## [Texto fornecido]
>>>>>
O Parlamento rejeitou esta quarta-feira a revogação da adaptabilidade individual e do banco de horas individual, com a abstenção do PS a inviabilizar a aprovação desta iniciativa do Bloco de Esquerda.

O projeto de lei da autoria do Bloco de Esquerda (BE) e que teve os votos contra do PSD e do CDS, a abstenção do PS e os votos favoráveis das restantes bancadas parlamentares, elimina as normas dos regimes do banco de horas individual e da adaptabilidade individual, introduzidos no Código de Trabalho em 2012.

Qualquer negociação de flexibilidade de horário de trabalho passa assim, obrigatoriamente, a ser feita de forma coletiva e não por mero acordo entre o trabalhador e o empregador.

A necessidade de revogação destas normas estava prevista no programa do atual Governo.
<<<<<
## [Dados fornecidos]
>>>>>
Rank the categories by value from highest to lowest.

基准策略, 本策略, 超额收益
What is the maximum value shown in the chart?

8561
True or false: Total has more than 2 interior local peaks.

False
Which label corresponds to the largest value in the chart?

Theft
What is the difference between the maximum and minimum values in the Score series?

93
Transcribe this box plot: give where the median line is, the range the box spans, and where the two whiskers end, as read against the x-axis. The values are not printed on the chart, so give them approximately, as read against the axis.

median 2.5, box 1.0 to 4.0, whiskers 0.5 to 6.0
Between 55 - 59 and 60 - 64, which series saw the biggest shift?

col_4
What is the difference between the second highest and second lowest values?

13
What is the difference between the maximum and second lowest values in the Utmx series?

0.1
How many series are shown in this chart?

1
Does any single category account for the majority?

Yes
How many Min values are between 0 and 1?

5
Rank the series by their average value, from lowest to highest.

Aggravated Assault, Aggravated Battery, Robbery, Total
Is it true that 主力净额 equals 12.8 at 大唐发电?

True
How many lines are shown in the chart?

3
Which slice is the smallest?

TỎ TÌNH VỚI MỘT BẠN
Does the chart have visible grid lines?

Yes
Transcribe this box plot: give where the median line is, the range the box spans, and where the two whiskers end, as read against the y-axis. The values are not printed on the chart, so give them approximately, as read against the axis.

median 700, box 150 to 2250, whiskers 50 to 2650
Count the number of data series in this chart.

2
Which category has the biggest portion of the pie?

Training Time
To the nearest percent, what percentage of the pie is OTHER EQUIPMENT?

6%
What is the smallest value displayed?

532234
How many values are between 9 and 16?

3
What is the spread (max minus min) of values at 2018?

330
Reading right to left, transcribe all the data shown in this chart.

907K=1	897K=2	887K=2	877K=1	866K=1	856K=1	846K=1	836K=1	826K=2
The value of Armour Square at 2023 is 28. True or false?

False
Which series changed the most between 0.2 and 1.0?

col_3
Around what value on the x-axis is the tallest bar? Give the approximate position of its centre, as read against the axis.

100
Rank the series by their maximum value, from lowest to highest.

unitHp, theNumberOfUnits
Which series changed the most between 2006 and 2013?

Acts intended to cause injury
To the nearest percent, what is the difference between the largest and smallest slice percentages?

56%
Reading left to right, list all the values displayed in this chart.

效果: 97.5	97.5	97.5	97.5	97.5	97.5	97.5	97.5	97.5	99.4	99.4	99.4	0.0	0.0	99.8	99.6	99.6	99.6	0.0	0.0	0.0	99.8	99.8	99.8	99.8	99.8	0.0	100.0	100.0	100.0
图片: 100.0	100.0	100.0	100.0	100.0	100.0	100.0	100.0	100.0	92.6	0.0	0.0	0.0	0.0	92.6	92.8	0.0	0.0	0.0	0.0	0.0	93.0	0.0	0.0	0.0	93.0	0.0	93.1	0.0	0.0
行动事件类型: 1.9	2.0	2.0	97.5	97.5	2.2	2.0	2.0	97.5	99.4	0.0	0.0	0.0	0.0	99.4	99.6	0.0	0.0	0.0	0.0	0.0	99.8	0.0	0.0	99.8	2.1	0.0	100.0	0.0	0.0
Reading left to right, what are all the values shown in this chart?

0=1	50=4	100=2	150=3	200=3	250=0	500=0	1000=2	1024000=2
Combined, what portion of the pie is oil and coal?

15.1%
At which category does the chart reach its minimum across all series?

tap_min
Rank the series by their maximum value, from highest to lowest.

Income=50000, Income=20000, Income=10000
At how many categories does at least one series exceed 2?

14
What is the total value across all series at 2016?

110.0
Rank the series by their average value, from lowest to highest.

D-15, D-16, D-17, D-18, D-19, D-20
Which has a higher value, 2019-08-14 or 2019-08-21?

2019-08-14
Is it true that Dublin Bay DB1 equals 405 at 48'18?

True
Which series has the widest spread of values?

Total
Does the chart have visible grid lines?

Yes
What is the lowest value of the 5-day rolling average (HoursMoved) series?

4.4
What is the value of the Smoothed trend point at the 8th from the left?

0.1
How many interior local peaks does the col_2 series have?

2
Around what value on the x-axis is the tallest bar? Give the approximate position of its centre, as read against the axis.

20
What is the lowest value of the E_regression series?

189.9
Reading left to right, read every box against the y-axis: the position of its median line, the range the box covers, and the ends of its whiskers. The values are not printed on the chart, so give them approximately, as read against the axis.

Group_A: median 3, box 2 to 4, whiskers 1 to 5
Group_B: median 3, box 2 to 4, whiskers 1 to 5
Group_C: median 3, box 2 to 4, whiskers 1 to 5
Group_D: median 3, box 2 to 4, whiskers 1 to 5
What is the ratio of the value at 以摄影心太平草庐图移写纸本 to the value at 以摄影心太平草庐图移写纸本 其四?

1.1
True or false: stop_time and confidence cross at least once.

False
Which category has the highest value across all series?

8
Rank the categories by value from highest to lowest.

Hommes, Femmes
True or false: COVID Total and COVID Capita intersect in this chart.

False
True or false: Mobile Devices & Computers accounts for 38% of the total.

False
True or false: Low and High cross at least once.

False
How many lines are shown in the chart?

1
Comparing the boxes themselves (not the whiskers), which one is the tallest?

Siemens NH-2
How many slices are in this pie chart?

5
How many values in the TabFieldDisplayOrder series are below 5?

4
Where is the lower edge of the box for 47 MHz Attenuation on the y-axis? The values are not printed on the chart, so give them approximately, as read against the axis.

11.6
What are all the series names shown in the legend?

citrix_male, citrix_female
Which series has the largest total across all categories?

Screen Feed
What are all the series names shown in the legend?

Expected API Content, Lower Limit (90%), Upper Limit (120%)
<<<<<
## [Instruções]
Prossiga o texto sobre a rejeição no Parlamento da revogação do banco de horas individual, começando logo após a sua última frase.

## [Resposta esperada]
O Parlamento rejeitou também uma outra iniciativa legislativa apresentada pelo BE, com a mesma votação da anterior, relativa ao regime jurídico aplicável à contratação a termo, concretizando as recomendações do "Grupo de Trabalho para a preparação de um Plano Nacional de Combate à Precariedade".

Entre as alterações propostas ao regime jurídico da contratação a termo, incluem-se a clarificação do “critério para afastamento do regime por instrumento de regulamentação coletiva” e a limitação das “situações em que é admissível a sua situação”.